A bizarrely low price
When an item is priced way, way below market value or “discounted so heavily” that it looks suspicious, then it’s a sign that it might be stolen, retired Beverly Hills Assistant Police Chief Marc Coopwood told Newsnation Now. If you’re not sure how much it typically goes for, Scambusters recommends checking prices of similar items that have already been sold. You can do this on eBay by clicking “sold listings” in the left-hand panel of the product listings page.
A sparse or suspicious listing
Take a careful look at the listing of the item you’re considering to see if it has any of these red flags, Scambusters advises:
- There’s no real description of an item—only a brief, plain statement of what it is, with no details.
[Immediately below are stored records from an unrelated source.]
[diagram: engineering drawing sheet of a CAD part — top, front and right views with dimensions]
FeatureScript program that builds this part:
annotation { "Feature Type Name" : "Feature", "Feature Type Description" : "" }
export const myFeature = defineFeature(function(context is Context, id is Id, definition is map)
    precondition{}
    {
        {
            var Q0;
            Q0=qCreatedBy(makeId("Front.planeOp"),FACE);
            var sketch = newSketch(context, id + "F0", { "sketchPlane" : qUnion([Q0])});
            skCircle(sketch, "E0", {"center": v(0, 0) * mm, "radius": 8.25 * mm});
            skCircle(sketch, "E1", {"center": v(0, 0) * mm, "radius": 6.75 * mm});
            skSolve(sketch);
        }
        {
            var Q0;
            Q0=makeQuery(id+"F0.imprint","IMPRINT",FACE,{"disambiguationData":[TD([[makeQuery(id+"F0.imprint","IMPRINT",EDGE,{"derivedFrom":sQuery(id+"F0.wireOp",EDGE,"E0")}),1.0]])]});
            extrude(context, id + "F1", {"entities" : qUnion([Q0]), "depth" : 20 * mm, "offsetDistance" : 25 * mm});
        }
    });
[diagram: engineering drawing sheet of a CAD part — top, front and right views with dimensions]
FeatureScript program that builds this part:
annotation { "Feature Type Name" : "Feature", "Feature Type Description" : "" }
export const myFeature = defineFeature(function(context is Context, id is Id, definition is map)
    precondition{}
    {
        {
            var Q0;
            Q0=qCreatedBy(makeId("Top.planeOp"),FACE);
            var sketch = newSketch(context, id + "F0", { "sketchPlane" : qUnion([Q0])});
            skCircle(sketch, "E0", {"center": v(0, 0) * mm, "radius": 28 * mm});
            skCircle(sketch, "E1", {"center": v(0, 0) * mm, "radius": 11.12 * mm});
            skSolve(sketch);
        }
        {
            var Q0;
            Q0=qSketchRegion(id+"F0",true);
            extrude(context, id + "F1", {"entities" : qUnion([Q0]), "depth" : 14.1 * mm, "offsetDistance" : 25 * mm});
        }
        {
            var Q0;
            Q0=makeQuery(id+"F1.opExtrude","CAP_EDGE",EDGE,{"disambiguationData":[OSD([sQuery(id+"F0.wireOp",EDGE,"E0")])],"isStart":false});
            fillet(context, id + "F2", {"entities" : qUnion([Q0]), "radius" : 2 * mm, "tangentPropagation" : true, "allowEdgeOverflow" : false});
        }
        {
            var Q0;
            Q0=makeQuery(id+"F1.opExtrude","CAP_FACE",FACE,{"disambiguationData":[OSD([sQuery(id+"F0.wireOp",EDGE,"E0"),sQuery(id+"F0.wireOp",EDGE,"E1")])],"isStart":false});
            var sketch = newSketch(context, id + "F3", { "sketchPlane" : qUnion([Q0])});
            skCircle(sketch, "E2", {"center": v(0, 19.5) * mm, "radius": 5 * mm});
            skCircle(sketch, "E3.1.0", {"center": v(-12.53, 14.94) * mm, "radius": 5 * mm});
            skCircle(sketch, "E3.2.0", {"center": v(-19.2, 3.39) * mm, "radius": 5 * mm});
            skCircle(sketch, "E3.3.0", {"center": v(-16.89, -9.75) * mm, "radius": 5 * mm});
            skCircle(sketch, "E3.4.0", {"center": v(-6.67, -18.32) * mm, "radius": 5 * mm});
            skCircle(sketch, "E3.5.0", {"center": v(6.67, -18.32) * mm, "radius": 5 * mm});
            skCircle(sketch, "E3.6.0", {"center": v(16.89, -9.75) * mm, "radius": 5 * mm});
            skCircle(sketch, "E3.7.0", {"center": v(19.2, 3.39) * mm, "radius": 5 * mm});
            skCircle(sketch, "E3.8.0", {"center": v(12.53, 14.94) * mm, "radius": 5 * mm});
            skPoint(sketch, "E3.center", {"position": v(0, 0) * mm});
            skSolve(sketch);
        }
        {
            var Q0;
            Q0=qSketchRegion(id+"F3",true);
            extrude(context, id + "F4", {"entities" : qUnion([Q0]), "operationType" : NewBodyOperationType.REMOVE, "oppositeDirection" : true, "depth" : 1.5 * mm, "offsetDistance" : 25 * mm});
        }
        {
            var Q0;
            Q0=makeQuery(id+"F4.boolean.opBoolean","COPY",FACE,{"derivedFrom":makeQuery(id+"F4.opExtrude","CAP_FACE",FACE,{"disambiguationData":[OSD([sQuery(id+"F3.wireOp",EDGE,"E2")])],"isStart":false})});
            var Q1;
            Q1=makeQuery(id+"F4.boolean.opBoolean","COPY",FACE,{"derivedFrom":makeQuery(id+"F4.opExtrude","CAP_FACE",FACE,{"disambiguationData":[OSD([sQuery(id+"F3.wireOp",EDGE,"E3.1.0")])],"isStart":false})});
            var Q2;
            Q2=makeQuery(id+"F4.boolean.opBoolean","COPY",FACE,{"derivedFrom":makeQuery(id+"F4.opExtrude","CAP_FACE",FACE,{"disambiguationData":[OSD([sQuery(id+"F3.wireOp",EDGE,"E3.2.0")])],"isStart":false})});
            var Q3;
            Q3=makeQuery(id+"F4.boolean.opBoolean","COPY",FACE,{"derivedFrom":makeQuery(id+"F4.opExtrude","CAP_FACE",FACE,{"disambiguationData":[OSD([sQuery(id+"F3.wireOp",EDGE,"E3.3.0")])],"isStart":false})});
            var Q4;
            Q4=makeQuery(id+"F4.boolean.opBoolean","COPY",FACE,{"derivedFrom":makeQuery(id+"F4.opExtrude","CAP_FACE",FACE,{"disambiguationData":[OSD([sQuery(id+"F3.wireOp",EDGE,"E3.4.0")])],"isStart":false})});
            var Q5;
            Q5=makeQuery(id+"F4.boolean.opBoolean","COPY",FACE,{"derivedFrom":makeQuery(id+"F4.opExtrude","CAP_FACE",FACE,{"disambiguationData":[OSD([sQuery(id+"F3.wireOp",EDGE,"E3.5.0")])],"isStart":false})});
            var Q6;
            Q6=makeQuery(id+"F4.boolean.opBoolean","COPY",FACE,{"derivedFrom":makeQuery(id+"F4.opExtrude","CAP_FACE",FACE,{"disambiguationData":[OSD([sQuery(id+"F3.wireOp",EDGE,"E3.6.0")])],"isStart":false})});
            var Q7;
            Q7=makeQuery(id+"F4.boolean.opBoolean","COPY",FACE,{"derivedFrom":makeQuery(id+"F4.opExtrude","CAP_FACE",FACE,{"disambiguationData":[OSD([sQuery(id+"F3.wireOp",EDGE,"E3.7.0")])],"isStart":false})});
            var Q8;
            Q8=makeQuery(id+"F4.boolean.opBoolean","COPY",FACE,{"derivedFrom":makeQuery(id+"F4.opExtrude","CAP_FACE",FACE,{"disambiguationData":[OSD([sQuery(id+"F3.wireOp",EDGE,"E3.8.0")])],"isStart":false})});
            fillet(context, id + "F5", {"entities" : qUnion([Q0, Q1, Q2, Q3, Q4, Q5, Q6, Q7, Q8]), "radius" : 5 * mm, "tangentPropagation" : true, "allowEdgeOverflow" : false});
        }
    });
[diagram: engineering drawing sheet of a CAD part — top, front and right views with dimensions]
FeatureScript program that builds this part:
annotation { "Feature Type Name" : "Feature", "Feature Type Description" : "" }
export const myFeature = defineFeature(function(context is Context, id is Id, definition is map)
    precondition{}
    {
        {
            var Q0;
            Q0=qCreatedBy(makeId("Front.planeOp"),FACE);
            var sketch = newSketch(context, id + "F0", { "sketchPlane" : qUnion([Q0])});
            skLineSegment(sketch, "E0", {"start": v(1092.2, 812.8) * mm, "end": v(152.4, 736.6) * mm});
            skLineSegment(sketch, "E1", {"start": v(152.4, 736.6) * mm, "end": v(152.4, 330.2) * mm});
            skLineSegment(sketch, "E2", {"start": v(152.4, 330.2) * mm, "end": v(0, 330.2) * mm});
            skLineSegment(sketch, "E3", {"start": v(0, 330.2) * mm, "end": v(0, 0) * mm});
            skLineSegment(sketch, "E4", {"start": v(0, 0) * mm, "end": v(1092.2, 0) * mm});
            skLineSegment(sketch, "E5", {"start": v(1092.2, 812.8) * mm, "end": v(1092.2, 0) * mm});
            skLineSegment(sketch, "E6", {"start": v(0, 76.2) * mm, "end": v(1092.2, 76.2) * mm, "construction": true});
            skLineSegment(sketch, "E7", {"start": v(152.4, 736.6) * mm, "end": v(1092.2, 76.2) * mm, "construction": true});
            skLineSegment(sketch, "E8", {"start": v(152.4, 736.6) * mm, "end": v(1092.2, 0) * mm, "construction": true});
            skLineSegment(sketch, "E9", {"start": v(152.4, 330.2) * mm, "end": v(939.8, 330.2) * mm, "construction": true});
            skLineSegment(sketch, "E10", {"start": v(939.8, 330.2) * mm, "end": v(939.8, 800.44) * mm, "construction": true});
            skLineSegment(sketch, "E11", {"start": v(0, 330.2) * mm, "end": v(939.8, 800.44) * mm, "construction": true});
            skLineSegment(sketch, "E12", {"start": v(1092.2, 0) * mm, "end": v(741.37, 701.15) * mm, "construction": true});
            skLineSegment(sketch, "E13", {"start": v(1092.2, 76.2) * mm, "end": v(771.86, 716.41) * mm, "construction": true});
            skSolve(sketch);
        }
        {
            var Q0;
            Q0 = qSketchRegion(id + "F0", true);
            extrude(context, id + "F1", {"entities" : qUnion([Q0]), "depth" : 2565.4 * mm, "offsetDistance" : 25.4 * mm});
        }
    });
- The description claims the item was “found.”
- It’s a locked computer, tablet, or smartphone, and the seller claims they “forgot” the password.
If you do decide to pursue the item further, before making an offer, be sure to contact the seller and ask plenty of questions on things like its condition, how long they’ve owned it, and why they’re selling, Scambusters explains. Ask sellers to show you proof of ownership, like a receipt or product registration record.
An anonymous profile
While there’s no guarantee that online sellers are who they say they are, Coopwood says that having an anonymous profile is also a definite red flag.
A lack or absence of ratings and/or feedback
Of course, there are always cases in which a new (and completely legit) seller doesn’t have any ratings or feedback yet, but as a general rule, that’s not a great sign. So is only having negative ratings, or having feedback only for a handful of very cheap items—a tactic Scambusters says crooks use to build up their (fake) credibility.
There is no way to contact the seller
Usually, reputable sellers will provide at least some way to contact them if buyers have questions or issues. But Coopwood says that this isn’t the case for people who sell stolen merchandise.
The seller asks you for personal information
According to Coopwood, this happens most often when sellers don’t provide any identifying information about themselves. “[When] they have an anonymous profile, they are asking for information you should never give them,” he told Newsnation Now.
The seller requests that you pay via money transfer
It is a major red flag if a seller asks you to pay for your purchase with an untraceable money wire, or a cashier’s check, and won’t accept credit cards or PayPal, according to Scambusters.